Mayor Bill de Blasio on Thursday refused to offer more money to the state to help the MTA avoid another fare and toll hike in 2019.
Even as ridership drops and service suffers, the cash-strapped MTA is still contemplating another series of fare and toll hikes next year — the sixth hike since 2009. But the mayor stood firm in arguing that the city’s residents and businesses already contribute heavily to the MTA’s operating budget and that city wallets shouldn’t open again for the state-controlled authority’s fare and toll conundrum.
“I will speak for my fellow 8.6 million New Yorkers: We’re not suckers. Right now the people of New York City are paying the vast majority of the cost of our subways and buses. That’s a fact,” de Blasio said at an unrelated news conference. “The city government provides a lot more direct funding to the MTA than the state government does from its budget.”
Without the fare and toll hikes, the MTA’s budget deficit would increase by roughly $311 million next year and $582 million in 2020.
Both Gov. Andrew Cuomo and his democratic challenger Cynthia Nixon said during their debate Wednesday night that they support finding more money for the MTA to stave off the hikes, though each took different approaches.
Cuomo said he was willing to cover half of the cost of the deficits as long as the city paid for the other half of the tab.
“I would support canceling the fare hike because the service is not what people deserve,” Cuomo said during the debate. “It has to be a joint funding responsibility between the city and the state.

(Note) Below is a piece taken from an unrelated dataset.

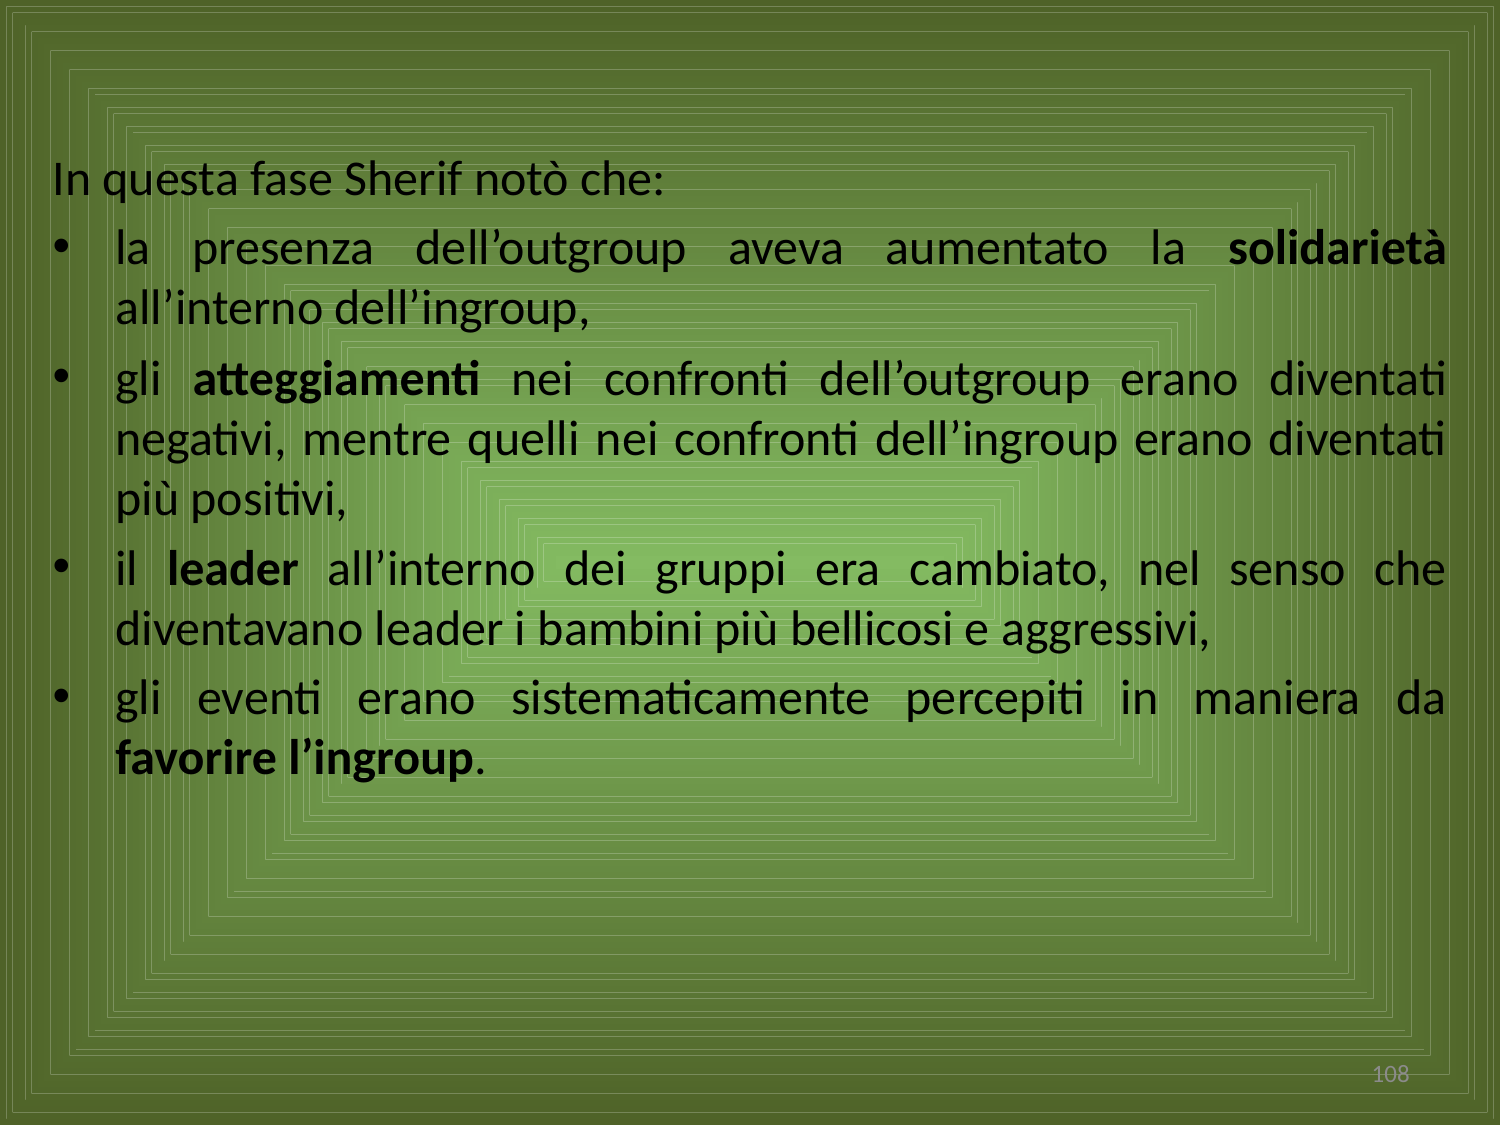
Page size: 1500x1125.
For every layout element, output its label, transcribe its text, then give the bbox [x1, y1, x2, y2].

By law . . . New York City owns the New York City Transit Authority.”
Nixon pledged that, as governor, she would have the state cover the cost. She attacked Cuomo for trying to obfuscate control and responsibility over the MTA’s beleaguered subway and bus service.

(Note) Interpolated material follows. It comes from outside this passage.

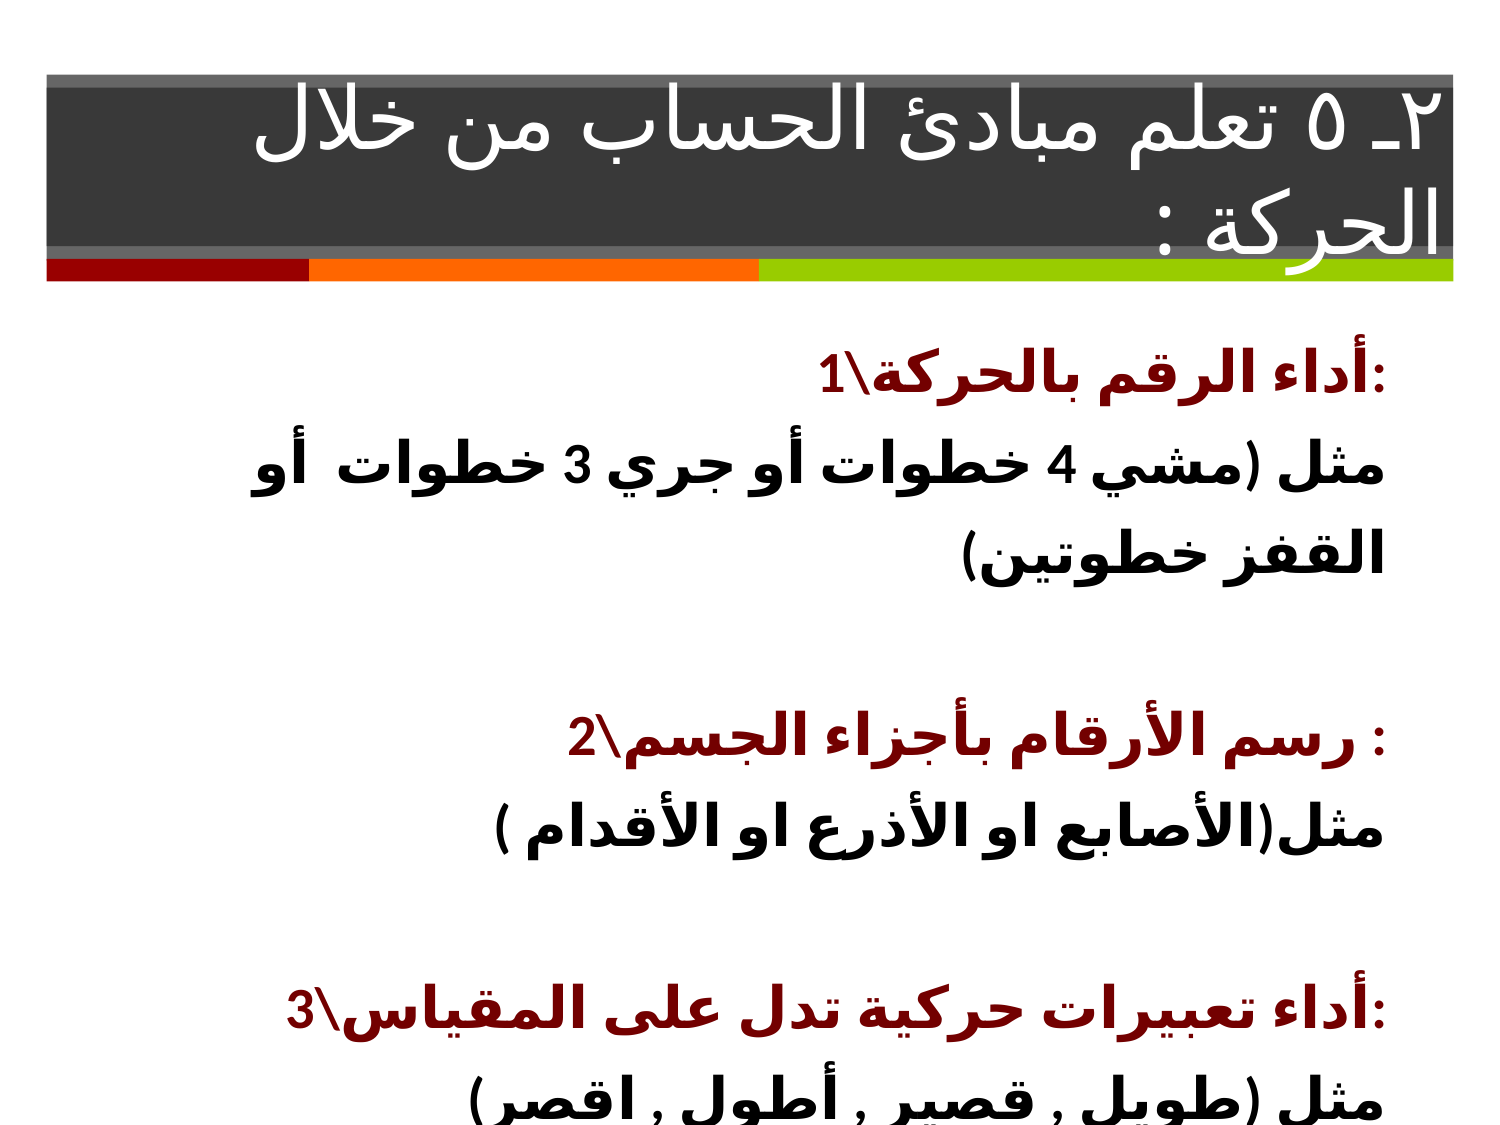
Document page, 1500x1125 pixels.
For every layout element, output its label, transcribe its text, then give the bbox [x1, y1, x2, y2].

title ٢ـ ٥ تعلم مبادئ الحساب من خلال الحركة : [46, 86, 1454, 247]
text_box 1\أداء الرقم بالحركة: مثل (مشي 4 خطوات أو جري 3 خطوات أو القفز خطوتين) 2\رسم الأرقام بأجزاء الجسم : مثل(الأصابع او الأذرع او الأقدام ) 3\أداء تعبيرات حركية تدل على المقياس: مثل (طويل , قصير , أطول , اقصر) [160, 305, 1395, 1125]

“Gov. Cuomo knows the MTA is controlled by the governor,” Nixon said. “It is a state agency and to pretend anything else is completely disingenuous.”
Both she and de Blasio criticized Cuomo’s stewardship of the transit authority.

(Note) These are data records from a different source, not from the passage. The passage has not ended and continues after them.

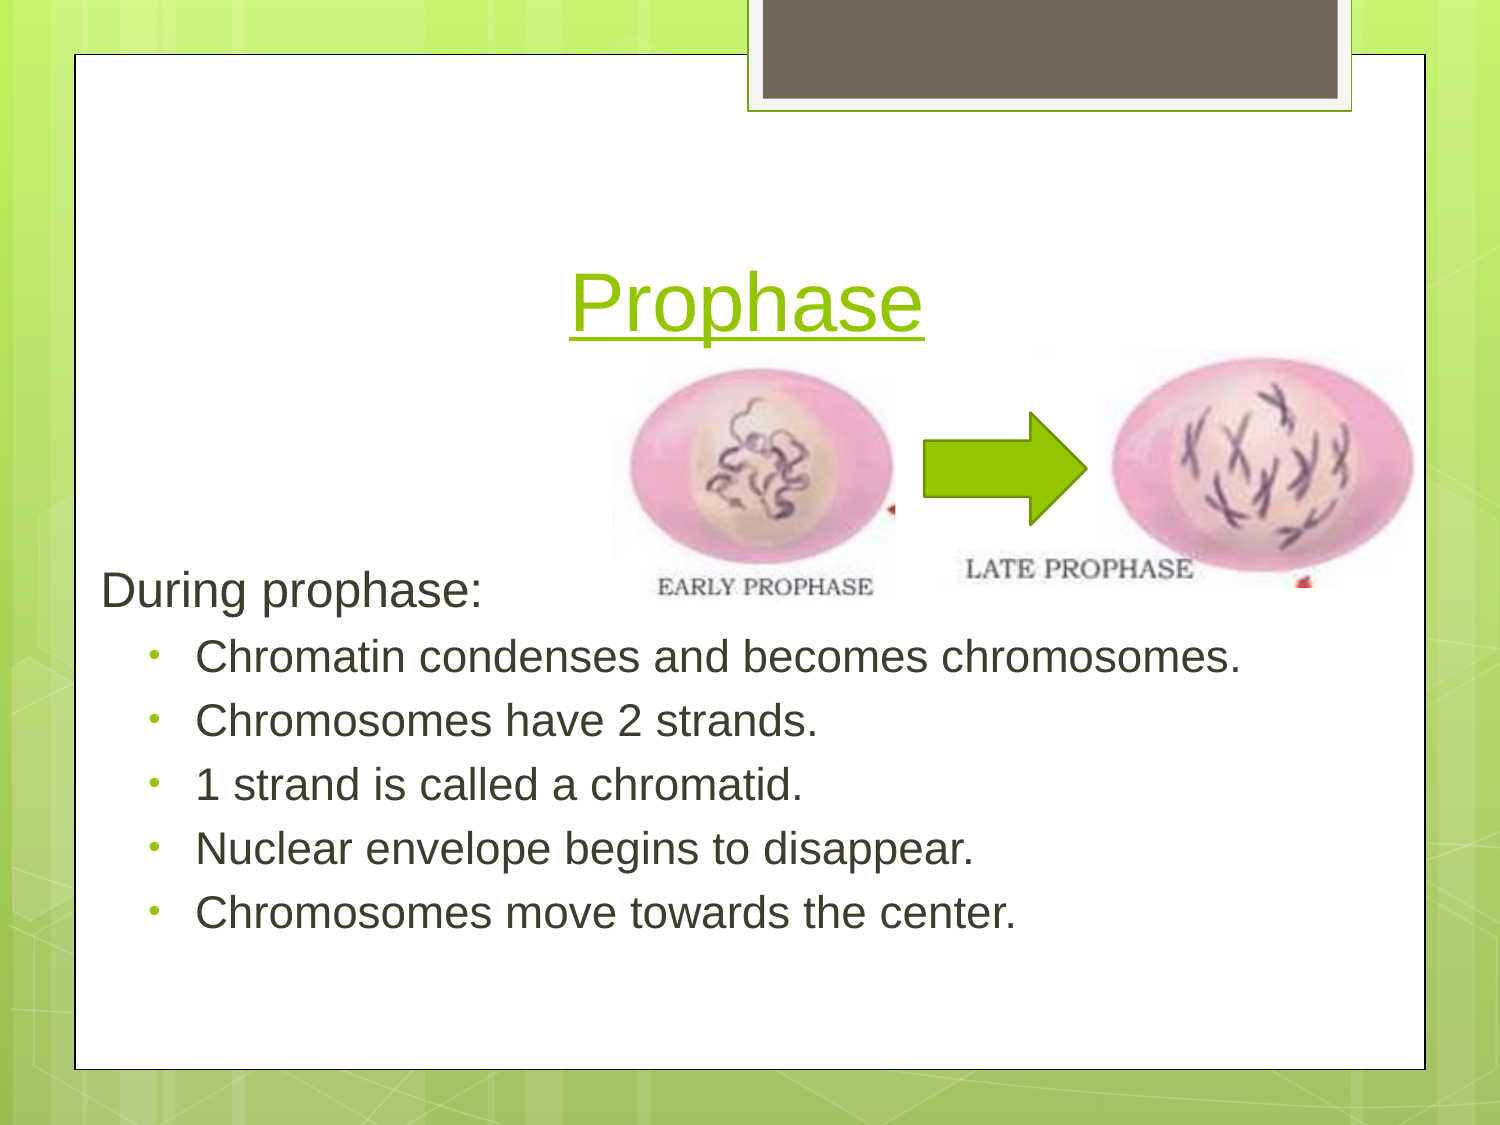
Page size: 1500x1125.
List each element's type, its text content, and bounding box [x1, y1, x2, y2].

list During prophase: Chromatin condenses and becomes chromosomes. Chromosomes have 2 strands. 1 strand is called a chromatid. Nuclear envelope begins to disappear. Chromosomes move towards the center. [74, 549, 1301, 1076]
text_box [937, 349, 1420, 588]
title Prophase [170, 168, 1324, 357]
text_box [924, 412, 1087, 526]
text_box [612, 358, 896, 607]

“During his term as governor almost half a billion dollars earmarked for the MTA was taken from the MTA and moved over to the state budget,” de Blasio said. “That’s part of why the MTA is having the trouble it’s having. So no, I’m not falling for that.”
Dani Lever, a spokeswoman for Cuomo, said in a statement that, “If the mayor doesn’t pay, he is saying fares have to go up and the governor thinks that’s a terrible mistake and will do everything he can to stop it.”
De Blasio did voice approval, though, for the MTA’s Fast Forwad plan to modernize subway and bus service — an unfunded blueprint crafted by MTA Transit president Andy Byford. He has estimated that the plan would cost around $40 billion and is seeking capital funding contributions from the city.
De Blasio said that amount of money could only come from new and badly needed dedicated revenue streams for the MTA.
“We’re not going to get $30 to $40 billion out of the city budget,” de Blasio said. “We’re going to get it from either a millionaires tax or, as some prefer, congestion pricing, or some combination of tools.”